Setting aside classical titles on memory or memory techniques, and the (somewhat) known book The Memory Palace of Matteo Ricci, the first best-seller book I know giving some hints about the method is Harris' Hannibal, the prequel to Silence of the Lamb. In it, Hannibal Lecter explains how he stores all his memories and knowledge in an intricate memory palace. Anything from poems to maps. In Sherlock, Sherlock Holmes is also depicted as using this method to remember a London map, before chasing a cab using his knowledge of one-way routes and construction sites. In another chapter, he is also shown deep in search of data in his mental library. But is it really like this how it works?
First, for newcomers who don’t want to read my lengthy article about the memory palace method, let’s make a thought experiment to realise how powerful the method is. Close your eyes. Can you picture your parents (or grandparents) house? Mentally walk from room to room? I bet you can, even if your parents have moved since then. Can you walk mentally the route from your parents' home to your school, or high school? I’m sure you can do it without any problem. Your brain is hardwired for this: finding routes. After all, a hunter-gatherer unable to remember where the plants or the water lay was doomed to die.
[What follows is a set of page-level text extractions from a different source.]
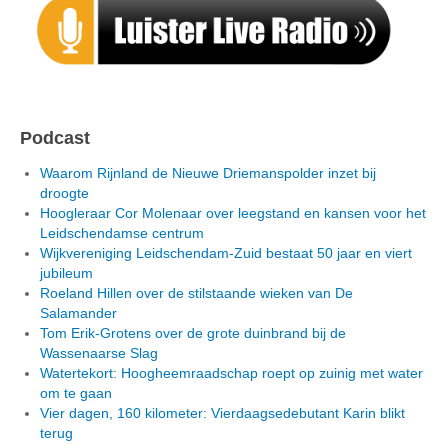
Podcast
Waarom Rijnland de Nieuwe Driemanspolder inzet bij
droogte
Hoogleraar Cor Molenaar over leegstand en kansen voor het
Leidschendamse centrum
Wijkvereniging Leidschendam-Zuid bestaat 50 jaar en viert
jubileum
Roeland Hillen over de stilstaande wieken van De
Salamander
Tom Erik-Grotens over de grote duinbrand bij de
Wassenaarse Slag
Watertekort: Hoogheemraadschap roept op zuinig met water
om te gaan
Vier dagen, 160 kilometer: Vierdaagsedebutant Karin blikt
terug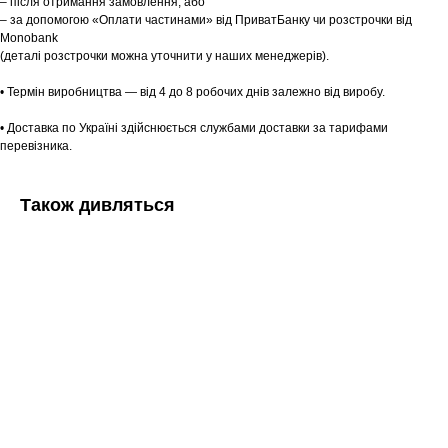
– після отримання замовлення, або
– за допомогою «Оплати частинами» від ПриватБанку чи розстрочки від
Monobank
(деталі розстрочки можна уточнити у наших менеджерів).
• Термін виробництва — від 4 до 8 робочих днів залежно від виробу.
• Доставка по Україні здійснюється службами доставки за тарифами
перевізника.
Також дивляться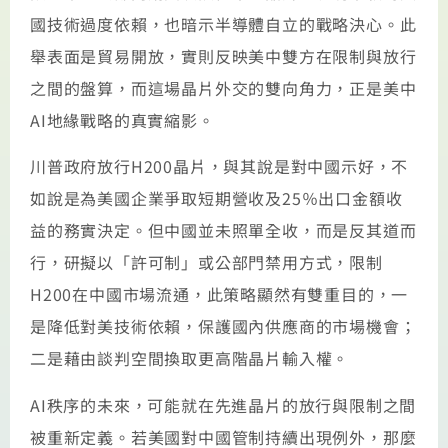
國技術過度依賴，也暗示半導體自立的戰略決心。此
舉表面是貿易開放，實則反映美中雙方在限制與放行
之間的盤算，而這場晶片外交的雙向角力，正是美中
AI地緣戰略的真實縮影。
川普政府放行H200晶片，與其說是對中國示好，不
如說是為美國企業爭取短期營收及25％出口金額收
益的務實決定。但中國並未照單全收，而是反其道而
行，研擬以「許可制」或公部門禁用方式，限制
H200在中國市場流通，此策略顯然有雙重目的，一
是降低對美技術依賴，保護國內供應商的市場機會；
二是藉由談判空間換取更高階晶片輸入權。
AI秩序的未來，可能就在先進晶片的放行與限制之間
被重新定義。若美國對中國管制持續出現例外，那麼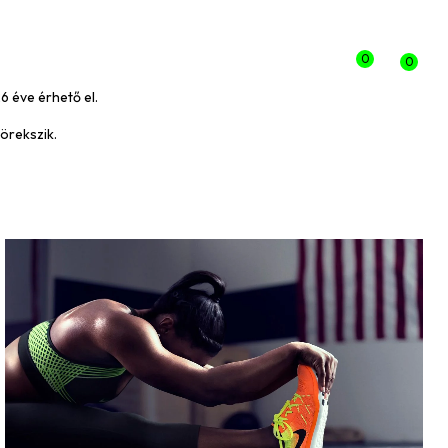
Belépés
0
0
6 éve érhető el.
örekszik.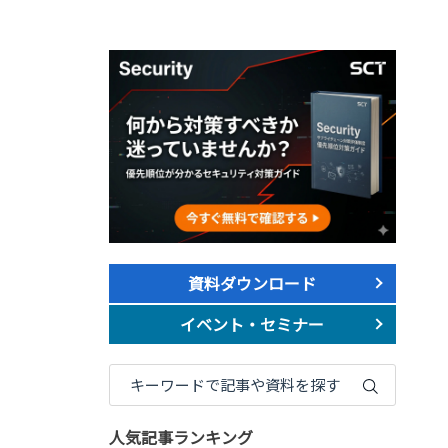
資料ダウンロード
イベント・セミナー
人気記事ランキング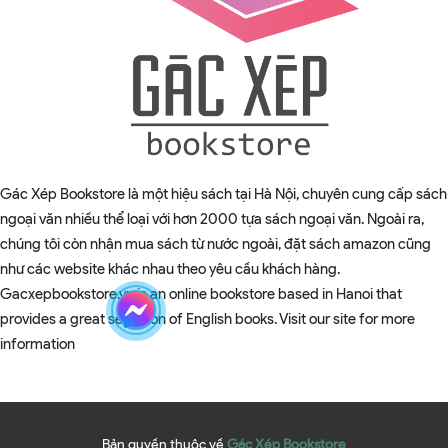
Gác Xép Bookstore là một hiệu sách tại Hà Nội, chuyên cung cấp sách
ngoại văn nhiều thể loại với hơn 2000 tựa sách ngoại văn. Ngoài ra,
chúng tôi còn nhận mua sách từ nước ngoài, đặt sách amazon cũng
như các website khác nhau theo yêu cầu khách hàng.
Gacxepbookstore.vn is an online bookstore based in Hanoi that
provides a great selection of English books. Visit our site for more
information
Bản quyền thuộc về
Gác Xép Bookstore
The memory palace method aims to take advantage of this ability, paired with our visual memory and linking memory to remember… lists. In fact, you don’t need to remember lists, but the method is best suited to listed knowledge, since you can remember it ordered. The simplest example would be a shopping list. If you want to go shopping and need milk, onions and some tasty dressing (making some onion rings, maybe?) you can place each item in… your grandparents home. Or along the route to your high school. Problem is, done plainly forgetting it’s too easy. You are likely to walk over the 3 onions you placed in the middle of your parents living room. To remember, you have to make everything bigger, noisier and bizarre. Cleopatra (the Egyptian pharaoh of old) bathing in milk in the bathroom (in case you didn’t know, Cleopatra is said to bathe in donkey milk). A giant onion-man eating sliced humans in the living room. A bride (well dressed with her wedding dress) covered in ketchup. Far easier to remember, don’t you think?
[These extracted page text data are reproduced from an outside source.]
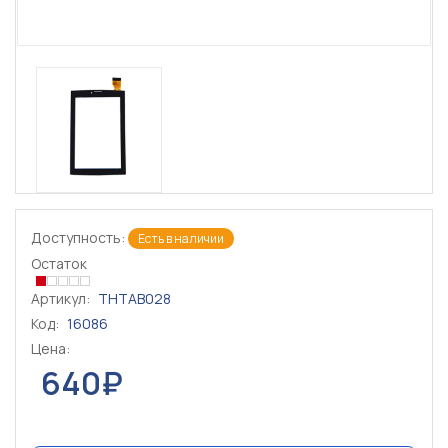
Доступность:
Есть в наличии
Остаток
Артикул:
THTAB028
Код:
16086
Цена:
640₽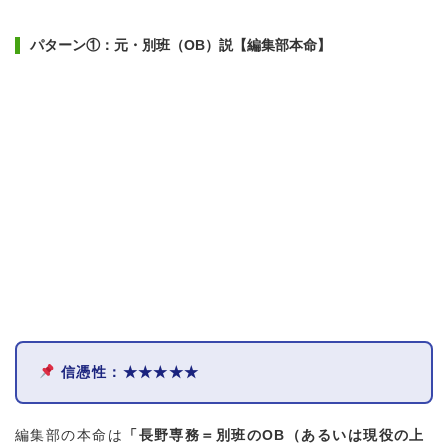
パターン①：元・別班（OB）説【編集部本命】
信憑性：★★★★★
編集部の本命は
「長野専務＝別班のOB（あるいは現役の上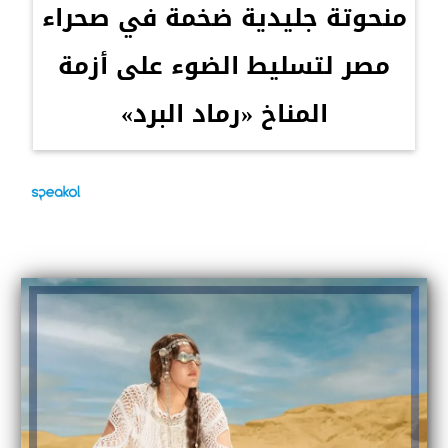
منحوتة جليدية ضخمة في صحراء
مصر لتسليط الضوء على أزمة
المناخ «رماد البرد»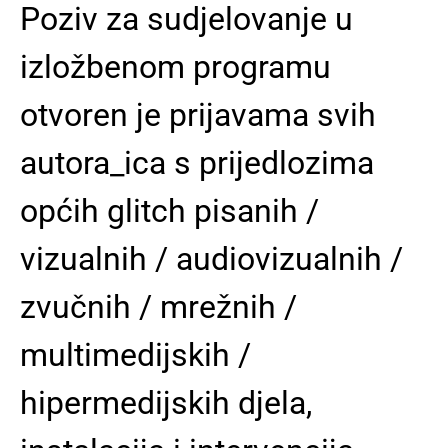
Poziv za sudjelovanje u
izložbenom programu
otvoren je prijavama svih
autora_ica s prijedlozima
općih glitch pisanih /
vizualnih / audiovizualnih /
zvučnih / mrežnih /
multimedijskih /
hipermedijskih djela,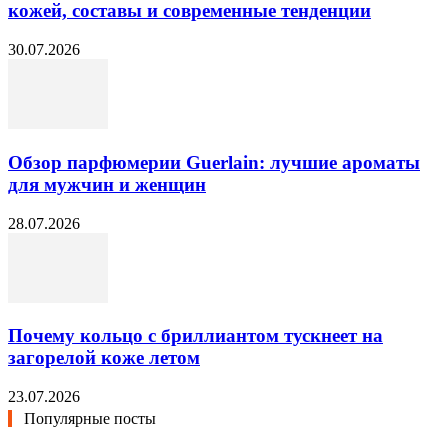
кожей, составы и современные тенденции
30.07.2026
Обзор парфюмерии Guerlain: лучшие ароматы
для мужчин и женщин
28.07.2026
Почему кольцо с бриллиантом тускнеет на
загорелой коже летом
23.07.2026
Популярные посты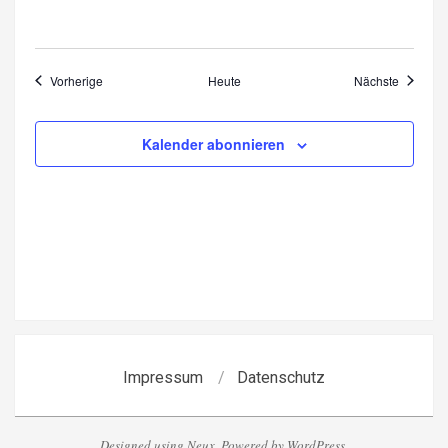
Veranstaltungen
Veransta
Vorherige
Heute
Nächste
Kalender abonnieren
Impressum
Datenschutz
Designed using
Neux
. Powered by
WordPress
.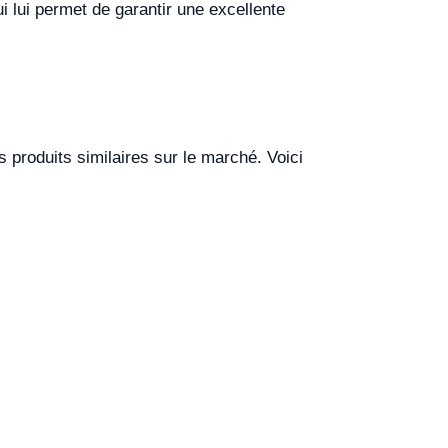
i lui permet de garantir une excellente
s produits similaires sur le marché. Voici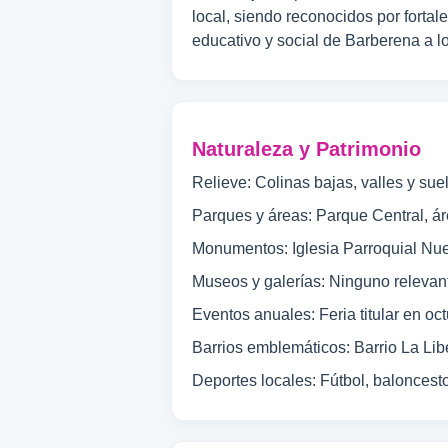
local, siendo reconocidos por fortal
educativo y social de Barberena a lo
Naturaleza y Patrimonio
Relieve: Colinas bajas, valles y suel
Parques y áreas: Parque Central, á
Monumentos: Iglesia Parroquial Nue
Museos y galerías: Ninguno relevan
Eventos anuales: Feria titular en oc
Barrios emblemáticos: Barrio La Libe
Deportes locales: Fútbol, baloncesto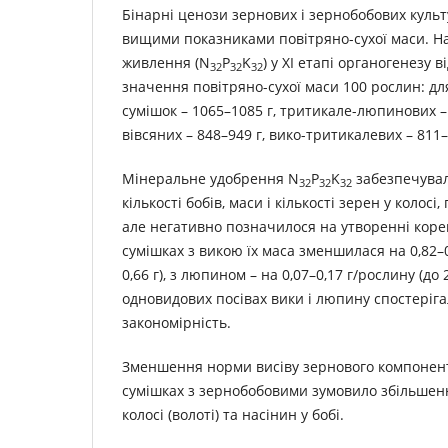
Бінарні ценози зернових і зернобобових куль
вищими показниками повітряно-сухої маси. Н
живлення (N
P
K
) у ХІ етапі органогенезу
32
32
32
значення повітряно-сухої маси 100 рослин: д
сумішок – 1065–1085 г, тритикале-люпинових – 
вівсяних – 848–949 г, вико-тритикалевих – 811–
Мінеральне удобрення N
P
K
забезпечувал
32
32
32
кількості бобів, маси і кількості зерен у колосі
але негативно позначилося на утворенні коре
сумішках з викою їх маса зменшилася на 0,82–0
0,66 г), з люпином – на 0,07–0,17 г/рослину (до 2
одновидових посівах вики і люпину спостеріга
закономірність.
Зменшення норми висіву зернового компонента 
сумішках з зернобобовими зумовило збільшенн
колосі (волоті) та насінин у бобі.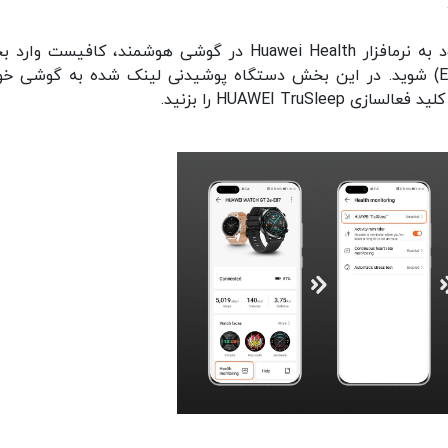
فعالسازی این قابلیت بسیار ساده است. پس از ورود به نرم‎افزار Huawei Health در گوشی هوشمند، کافیس
Devices (در EMUI 10.x) یا بخش Me (در EMUI 9.x) شوید. در این بخش دستگاه پوشیدنی لینک شده به گوشی 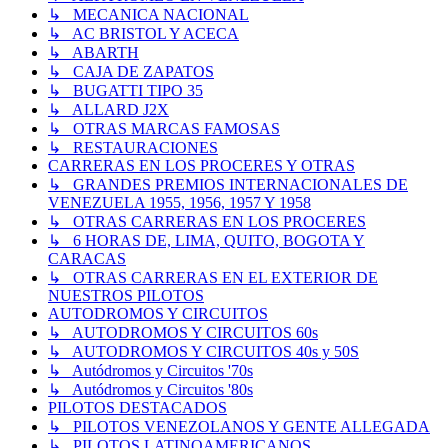
↳ MECANICA NACIONAL
↳ AC BRISTOL Y ACECA
↳ ABARTH
↳ CAJA DE ZAPATOS
↳ BUGATTI TIPO 35
↳ ALLARD J2X
↳ OTRAS MARCAS FAMOSAS
↳ RESTAURACIONES
CARRERAS EN LOS PROCERES Y OTRAS
↳ GRANDES PREMIOS INTERNACIONALES DE
VENEZUELA 1955, 1956, 1957 Y 1958
↳ OTRAS CARRERAS EN LOS PROCERES
↳ 6 HORAS DE, LIMA, QUITO, BOGOTA Y
CARACAS
↳ OTRAS CARRERAS EN EL EXTERIOR DE
NUESTROS PILOTOS
AUTODROMOS Y CIRCUITOS
↳ AUTODROMOS Y CIRCUITOS 60s
↳ AUTODROMOS Y CIRCUITOS 40s y 50S
↳ Autódromos y Circuitos '70s
↳ Autódromos y Circuitos '80s
PILOTOS DESTACADOS
↳ PILOTOS VENEZOLANOS Y GENTE ALLEGADA
↳ PILOTOS LATINOAMERICANOS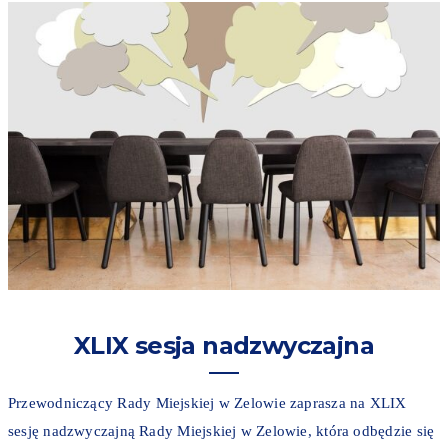
XLIX sesja nadzwyczajna
Przewodniczący Rady Miejskiej w Zelowie zaprasza na XLIX
sesję nadzwyczajną Rady Miejskiej w Zelowie, która odbędzie się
On the other hand, the fictional cases of memory palaces showin in Hannibal and Sherlock are far more abstract. How are you supposed to remember poems or a map? Well, all you need is a code. To memorise a poem you need to remember its verse and rhythm. For Keats' Ode on a Grecian Urn, you’d start (again) with a bride, dressed in white with a finger to his lips, ordering silence. Then a boy appears out of nowhere, carrying a huge golden pocket clock in his neck, also gesturing for silence. And so on and so forth. One (or two) images for each verse are almost all you need. Pair it with some repetitions of the poem to get the hang of the rythhm and you’ll never be able to forget it.
And how are you supposed to remember a full map? Well, this one is trickier and I still don’t know how to remember a plain map. Remembering directions is somehow easy: just store a direction in each room of your palace: turn left, go straight and right on the 3rd is just “1 left” “straight 3 right”, which are easier to encode in rooms in a palace. For a map, I don’t know and I don’t think Sherlock or Hannibal could help us.
Of course if you have a good enough visual memory (or even eidetic memory like Sheldon Cooper in The Big Bang Theory) you could remember the full map. But this is just being born with the right genes, and I’d rather know how to do it myself.